[Records from a collection]

⟨

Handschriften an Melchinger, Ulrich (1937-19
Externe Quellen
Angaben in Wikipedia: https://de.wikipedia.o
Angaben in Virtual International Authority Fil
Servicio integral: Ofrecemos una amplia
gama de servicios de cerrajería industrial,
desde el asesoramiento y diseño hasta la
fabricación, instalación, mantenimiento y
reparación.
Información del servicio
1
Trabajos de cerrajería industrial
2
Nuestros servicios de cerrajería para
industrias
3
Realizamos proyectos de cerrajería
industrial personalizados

⟩
⟨

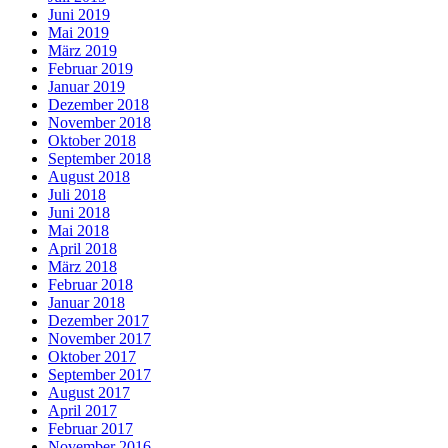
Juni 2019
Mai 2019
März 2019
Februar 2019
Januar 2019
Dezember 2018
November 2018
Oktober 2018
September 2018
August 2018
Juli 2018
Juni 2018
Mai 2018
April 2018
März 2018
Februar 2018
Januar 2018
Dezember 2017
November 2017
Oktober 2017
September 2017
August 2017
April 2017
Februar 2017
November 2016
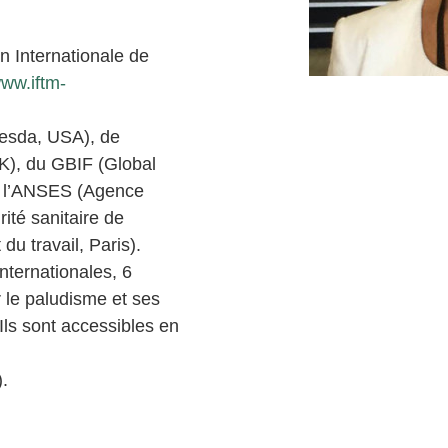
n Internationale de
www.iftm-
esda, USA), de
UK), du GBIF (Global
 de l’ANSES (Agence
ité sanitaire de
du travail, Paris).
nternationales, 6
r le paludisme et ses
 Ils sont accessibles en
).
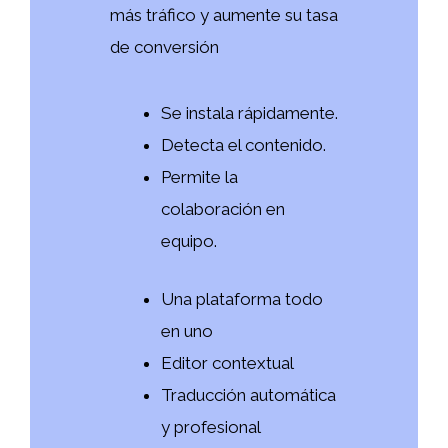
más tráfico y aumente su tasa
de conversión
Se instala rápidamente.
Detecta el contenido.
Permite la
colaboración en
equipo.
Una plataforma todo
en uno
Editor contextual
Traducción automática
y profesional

⟩

▸ What needs to be done:
Copy out only the lines of the records above from the one with "fabricación, instalación, mantenimiento y" through the one with "industrial personalizados", exactly as they stand, both included.

▸ Response to the task:
fabricación, instalación, mantenimiento y
reparación.
Información del servicio
1
Trabajos de cerrajería industrial
2
Nuestros servicios de cerrajería para
industrias
3
Realizamos proyectos de cerrajería
industrial personalizados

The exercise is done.